Kurt Jellic. Now, there was a man of contrasts. He looked rough, hard-bitten with his unshaven face and dark, almost black Gypsy eyes. Not what she had expected when Atlanta had said in her letter that he was a New Zealander. She tried to picture Kurt, with sun-bleached hair and light blue irises, sliding down a wave on a surfboard, her former stereotypical idea of a New Zealander.
It didn’t take, but she couldn’t discard the impressions that came from being held against his long, lean-limbed body, while her life trembled on the edge of the knife blade in his hand.
Color and heat rushed to her face and scorched her insides with a sudden rush of arousal. He’d certainly proved he was human…and the attraction was mutual.
Would it be an underhanded trick to use that attraction against him? Despite his initially forbidding appearance, Kurt had turned out to be a nice guy. Hadn’t he listened to her without complaining while she provided him with proof positive she had been the kind of spoiled teenage witch he probably hated?
A teenage witch who had fought against losing the closest thing to a mom she had ever known.
Her eyes welled with unshed tears. Damn, Atlanta’s death had made Chelsea’s intentions of saying, “I’m sorry, sis—I didn’t mean it” an impossibility. There was only one thing she could do for her now. One last thing.

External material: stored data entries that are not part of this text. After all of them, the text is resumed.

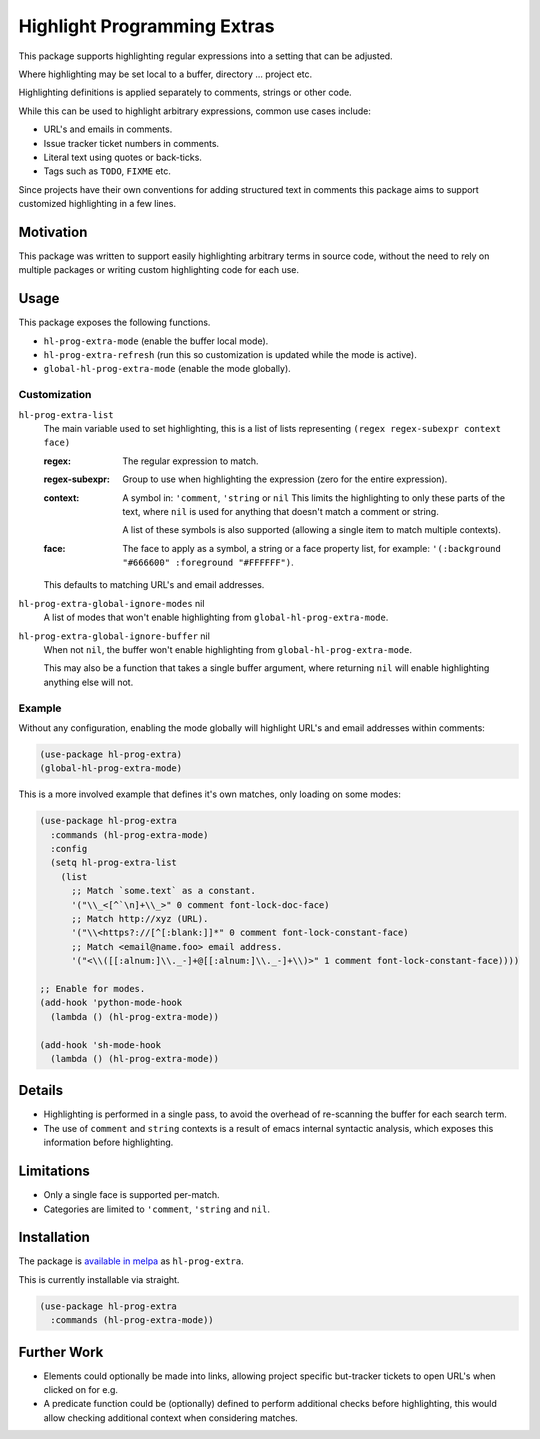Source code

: ############################
Highlight Programming Extras
############################

This package supports highlighting regular expressions into a setting that can be adjusted.

Where highlighting may be set local to a buffer, directory ... project etc.

Highlighting definitions is applied separately to comments, strings or other code.

While this can be used to highlight arbitrary expressions, common use cases include:

- URL's and emails in comments.
- Issue tracker ticket numbers in comments.
- Literal text using quotes or back-ticks.
- Tags such as ``TODO``, ``FIXME`` etc.

Since projects have their own conventions for adding structured text in comments
this package aims to support customized highlighting in a few lines.


Motivation
==========

This package was written to support easily highlighting arbitrary terms in source code,
without the need to rely on multiple packages or writing custom highlighting code for each use.


Usage
=====

This package exposes the following functions.

- ``hl-prog-extra-mode`` (enable the buffer local mode).
- ``hl-prog-extra-refresh`` (run this so customization is updated while the mode is active).
- ``global-hl-prog-extra-mode`` (enable the mode globally).


Customization
-------------

``hl-prog-extra-list``
   The main variable used to set highlighting,
   this is a list of lists representing ``(regex regex-subexpr context face)``

   :regex:
      The regular expression to match.
   :regex-subexpr:
      Group to use when highlighting the expression (zero for the entire expression).
   :context:
      A symbol in: ``'comment``, ``'string`` or ``nil``
      This limits the highlighting to only these parts of the text,
      where ``nil`` is used for anything that doesn't match a comment or string.

      A list of these symbols is also supported (allowing a single item to match multiple contexts).
   :face:
      The face to apply as a symbol, a string or a face property list, for example:
      ``'(:background "#666600" :foreground "#FFFFFF")``.

   This defaults to matching URL's and email addresses.

``hl-prog-extra-global-ignore-modes`` nil
   A list of modes that won't enable highlighting from ``global-hl-prog-extra-mode``.

``hl-prog-extra-global-ignore-buffer`` nil
   When not ``nil``, the buffer won't enable highlighting from ``global-hl-prog-extra-mode``.

   This may also be a function that takes a single buffer argument,
   where returning ``nil`` will enable highlighting anything else will not.


Example
-------

Without any configuration, enabling the mode globally will highlight URL's and email addresses within comments:

.. code-block:: elisp

   (use-package hl-prog-extra)
   (global-hl-prog-extra-mode)


This is a more involved example that defines it's own matches, only loading on some modes:

.. code-block:: elisp

   (use-package hl-prog-extra
     :commands (hl-prog-extra-mode)
     :config
     (setq hl-prog-extra-list
       (list
         ;; Match `some.text` as a constant.
         '("\\_<[^`\n]+\\_>" 0 comment font-lock-doc-face)
         ;; Match http://xyz (URL).
         '("\\<https?://[^[:blank:]]*" 0 comment font-lock-constant-face)
         ;; Match <email@name.foo> email address.
         '("<\\([[:alnum:]\\._-]+@[[:alnum:]\\._-]+\\)>" 1 comment font-lock-constant-face))))

   ;; Enable for modes.
   (add-hook 'python-mode-hook
     (lambda () (hl-prog-extra-mode))

   (add-hook 'sh-mode-hook
     (lambda () (hl-prog-extra-mode))


Details
=======

- Highlighting is performed in a single pass, to avoid the overhead of re-scanning the buffer for each search term.
- The use of ``comment`` and ``string`` contexts is a result of emacs internal syntactic analysis,
  which exposes this information before highlighting.


Limitations
===========

- Only a single face is supported per-match.
- Categories are limited to ``'comment``, ``'string`` and ``nil``.


Installation
============

The package is `available in melpa <https://melpa.org/#/hl-prog-extra>`__ as ``hl-prog-extra``.

This is currently installable via straight.

.. code-block:: elisp

   (use-package hl-prog-extra
     :commands (hl-prog-extra-mode))


Further Work
============

- Elements could optionally be made into links,
  allowing project specific but-tracker tickets to open URL's when clicked on for e.g.

- A predicate function could be (optionally) defined to perform additional checks before highlighting,
  this would allow checking additional context when considering matches.
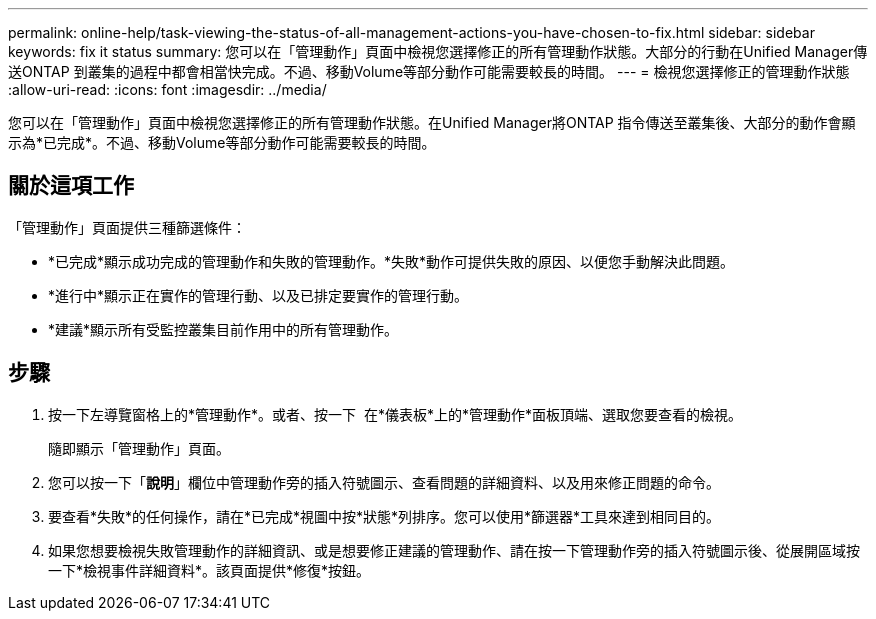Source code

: ---
permalink: online-help/task-viewing-the-status-of-all-management-actions-you-have-chosen-to-fix.html 
sidebar: sidebar 
keywords: fix it status 
summary: 您可以在「管理動作」頁面中檢視您選擇修正的所有管理動作狀態。大部分的行動在Unified Manager傳送ONTAP 到叢集的過程中都會相當快完成。不過、移動Volume等部分動作可能需要較長的時間。 
---
= 檢視您選擇修正的管理動作狀態
:allow-uri-read: 
:icons: font
:imagesdir: ../media/


[role="lead"]
您可以在「管理動作」頁面中檢視您選擇修正的所有管理動作狀態。在Unified Manager將ONTAP 指令傳送至叢集後、大部分的動作會顯示為*已完成*。不過、移動Volume等部分動作可能需要較長的時間。



== 關於這項工作

「管理動作」頁面提供三種篩選條件：

* *已完成*顯示成功完成的管理動作和失敗的管理動作。*失敗*動作可提供失敗的原因、以便您手動解決此問題。
* *進行中*顯示正在實作的管理行動、以及已排定要實作的管理行動。
* *建議*顯示所有受監控叢集目前作用中的所有管理動作。




== 步驟

. 按一下左導覽窗格上的*管理動作*。或者、按一下 image:../media/more-icon.gif[""] 在*儀表板*上的*管理動作*面板頂端、選取您要查看的檢視。
+
隨即顯示「管理動作」頁面。

. 您可以按一下「*說明*」欄位中管理動作旁的插入符號圖示、查看問題的詳細資料、以及用來修正問題的命令。
. 要查看*失敗*的任何操作，請在*已完成*視圖中按*狀態*列排序。您可以使用*篩選器*工具來達到相同目的。
. 如果您想要檢視失敗管理動作的詳細資訊、或是想要修正建議的管理動作、請在按一下管理動作旁的插入符號圖示後、從展開區域按一下*檢視事件詳細資料*。該頁面提供*修復*按鈕。


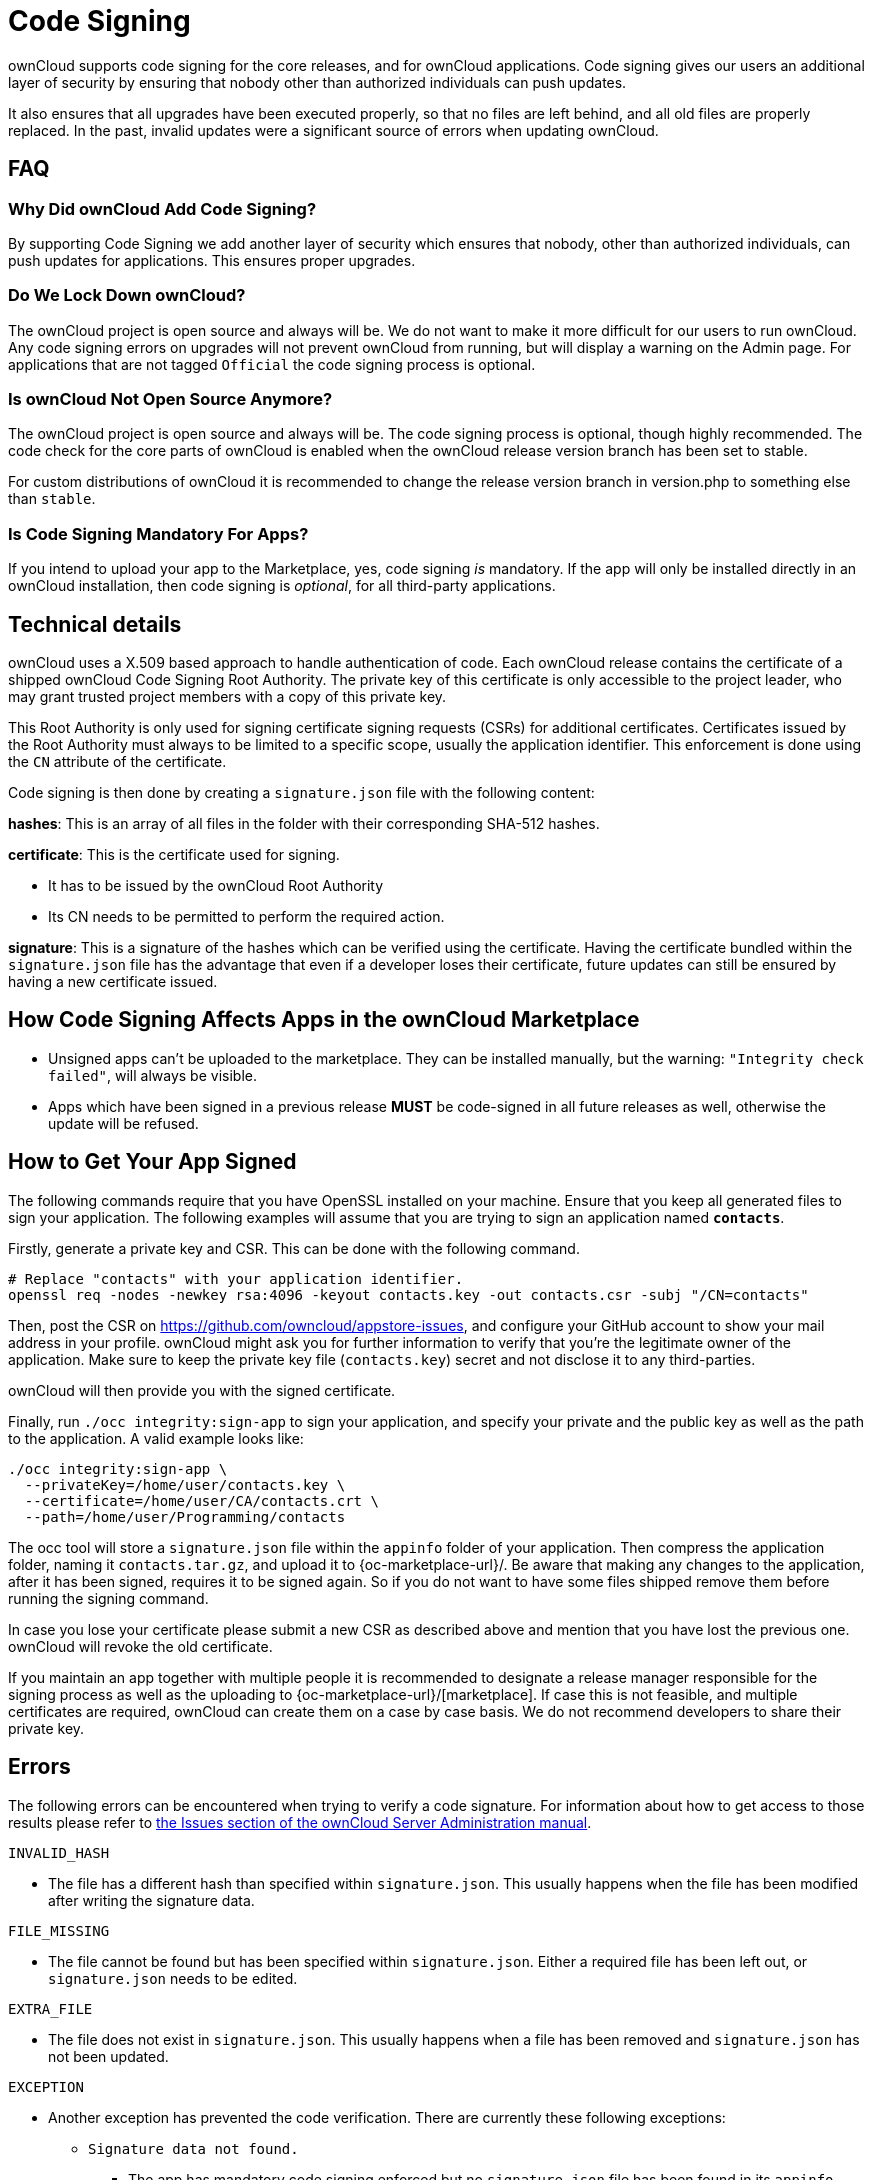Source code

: = Code Signing
:page-aliases: go/admin-code-integrity.adoc,go/developer-code-integrity.adoc

ownCloud supports code signing for the core releases, and for ownCloud
applications. Code signing gives our users an additional layer of
security by ensuring that nobody other than authorized individuals can
push updates.

It also ensures that all upgrades have been executed properly, so that
no files are left behind, and all old files are properly replaced. In
the past, invalid updates were a significant source of errors when
updating ownCloud.

== FAQ

=== Why Did ownCloud Add Code Signing?

By supporting Code Signing we add another layer of security which
ensures that nobody, other than authorized individuals, can push updates
for applications. This ensures proper upgrades.

=== Do We Lock Down ownCloud?

The ownCloud project is open source and always will be. We do not want
to make it more difficult for our users to run ownCloud. Any code
signing errors on upgrades will not prevent ownCloud from running, but
will display a warning on the Admin page. For applications that are not
tagged `Official` the code signing process is optional.

=== Is ownCloud Not Open Source Anymore?

The ownCloud project is open source and always will be. The code signing
process is optional, though highly recommended. The code check for the
core parts of ownCloud is enabled when the ownCloud release version
branch has been set to stable.

For custom distributions of ownCloud it is recommended to change the
release version branch in version.php to something else than `stable`.

=== Is Code Signing Mandatory For Apps?

If you intend to upload your app to the Marketplace, yes, code signing _is_ mandatory.
If the app will only be installed directly in an ownCloud installation, then code signing is _optional_, for all third-party applications.

== Technical details

ownCloud uses a X.509 based approach to handle authentication of code.
Each ownCloud release contains the certificate of a shipped ownCloud
Code Signing Root Authority. The private key of this certificate is only
accessible to the project leader, who may grant trusted project members
with a copy of this private key.

This Root Authority is only used for signing certificate signing
requests (CSRs) for additional certificates. Certificates issued by the
Root Authority must always to be limited to a specific scope, usually
the application identifier. This enforcement is done using the `CN`
attribute of the certificate.

Code signing is then done by creating a `signature.json` file with the
following content:

*hashes*: This is an array of all files in the folder with their
corresponding SHA-512 hashes.

*certificate*: This is the certificate used for signing.

* It has to be issued by the ownCloud Root Authority
* Its CN needs to be permitted to perform the required action.

*signature*: This is a signature of the hashes which can be verified
using the certificate. Having the certificate bundled within the
`signature.json` file has the advantage that even if a developer loses
their certificate, future updates can still be ensured by having a new
certificate issued.

== How Code Signing Affects Apps in the ownCloud Marketplace

* Unsigned apps can’t be uploaded to the marketplace. They can be
installed manually, but the warning: `"Integrity check failed"`, will
always be visible.
* Apps which have been signed in a previous release *MUST* be
code-signed in all future releases as well, otherwise the update will be
refused.

== How to Get Your App Signed

The following commands require that you have OpenSSL installed on your
machine. Ensure that you keep all generated files to sign your
application. The following examples will assume that you are trying to
sign an application named *`contacts`*.

Firstly, generate a private key and CSR. This can be done with the
following command.

----
# Replace "contacts" with your application identifier.
openssl req -nodes -newkey rsa:4096 -keyout contacts.key -out contacts.csr -subj "/CN=contacts"
----

Then, post the CSR on https://github.com/owncloud/appstore-issues, and
configure your GitHub account to show your mail address in your profile.
ownCloud might ask you for further information to verify that you’re the
legitimate owner of the application. Make sure to keep the private key
file (`contacts.key`) secret and not disclose it to any third-parties.

ownCloud will then provide you with the signed certificate.

Finally, run `./occ integrity:sign-app` to sign your application, and
specify your private and the public key as well as the path to the
application. A valid example looks like:

----
./occ integrity:sign-app \
  --privateKey=/home/user/contacts.key \
  --certificate=/home/user/CA/contacts.crt \
  --path=/home/user/Programming/contacts
----

The occ tool will store a `signature.json` file within the `appinfo`
folder of your application. Then compress the application folder, naming
it `contacts.tar.gz`, and upload it to
{oc-marketplace-url}/. Be aware that making any changes to
the application, after it has been signed, requires it to be signed
again. So if you do not want to have some files shipped remove them
before running the signing command.

In case you lose your certificate please submit a new CSR as described
above and mention that you have lost the previous one. ownCloud will
revoke the old certificate.

If you maintain an app together with multiple people it is recommended
to designate a release manager responsible for the signing process as
well as the uploading to {oc-marketplace-url}/[marketplace].
If case this is not feasible, and multiple certificates are required,
ownCloud can create them on a case by case basis. We do not recommend
developers to share their private key.

== Errors

The following errors can be encountered when trying to verify a code
signature. For information about how to get access to those results
please refer to
xref:admin_manual:configuration/general_topics/code_signing.adoc#fixing-invalid-code-integrity-messages[the
Issues section of the ownCloud Server Administration manual].

`INVALID_HASH`

* The file has a different hash than specified within `signature.json`.
This usually happens when the file has been modified after writing the
signature data.

`FILE_MISSING`

* The file cannot be found but has been specified within
`signature.json`. Either a required file has been left out, or
`signature.json` needs to be edited.

`EXTRA_FILE`

* The file does not exist in `signature.json`. This usually happens when
a file has been removed and `signature.json` has not been updated.

`EXCEPTION`

* Another exception has prevented the code verification. There are
currently these following exceptions:
** `Signature data not found.`
*** The app has mandatory code signing enforced but no `signature.json`
file has been found in its `appinfo` folder.
** `Certificate is not valid.`
*** The certificate has not been issued by the official ownCloud Code
Signing Root Authority.
** `Certificate is not valid for required scope. (Requested: %s, current:  %s)`
*** The certificate is not valid for the defined application.
Certificates are only valid for the defined app identifier and cannot be
used for others.
** `Signature could not get verified.`
*** There was a problem with verifying the signature of
`signature.json`.
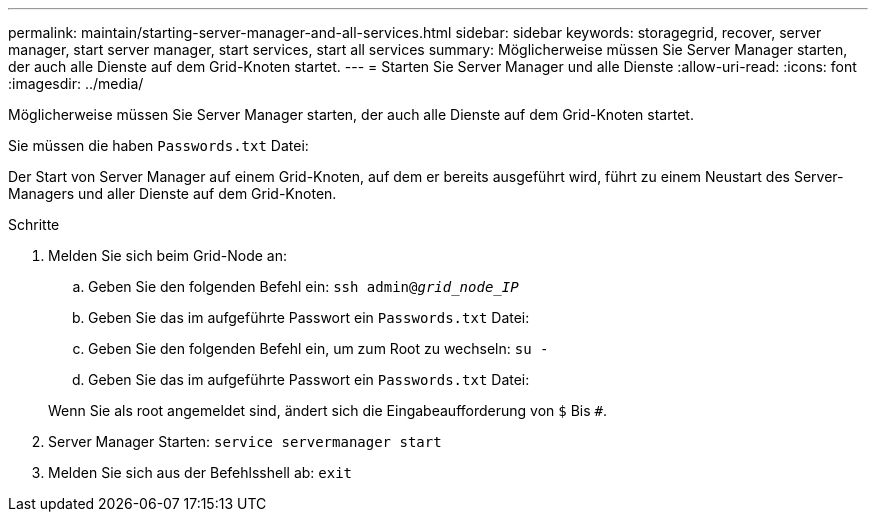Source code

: ---
permalink: maintain/starting-server-manager-and-all-services.html 
sidebar: sidebar 
keywords: storagegrid, recover, server manager, start server manager, start services, start all services 
summary: Möglicherweise müssen Sie Server Manager starten, der auch alle Dienste auf dem Grid-Knoten startet. 
---
= Starten Sie Server Manager und alle Dienste
:allow-uri-read: 
:icons: font
:imagesdir: ../media/


[role="lead"]
Möglicherweise müssen Sie Server Manager starten, der auch alle Dienste auf dem Grid-Knoten startet.

Sie müssen die haben `Passwords.txt` Datei:

Der Start von Server Manager auf einem Grid-Knoten, auf dem er bereits ausgeführt wird, führt zu einem Neustart des Server-Managers und aller Dienste auf dem Grid-Knoten.

.Schritte
. Melden Sie sich beim Grid-Node an:
+
.. Geben Sie den folgenden Befehl ein: `ssh admin@_grid_node_IP_`
.. Geben Sie das im aufgeführte Passwort ein `Passwords.txt` Datei:
.. Geben Sie den folgenden Befehl ein, um zum Root zu wechseln: `su -`
.. Geben Sie das im aufgeführte Passwort ein `Passwords.txt` Datei:


+
Wenn Sie als root angemeldet sind, ändert sich die Eingabeaufforderung von `$` Bis `#`.

. Server Manager Starten: `service servermanager start`
. Melden Sie sich aus der Befehlsshell ab: `exit`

Her tear ducts overflowed before she could prevent it.
They had been doing a lot of that lately. Chelsea opened her eyes wide to halt the hot slide of teardrops onto her cheeks, and then changed her mind. Scrunching her eyelids together to form narrow slits, she let her full weight sag against the cushions in an attempt to relax.
The rustle of prayer flags accompanied the sighs that whispered over her lips until a few minutes later she hovered on the edge of sleep and the world around her became a jumble of light and dark shapes.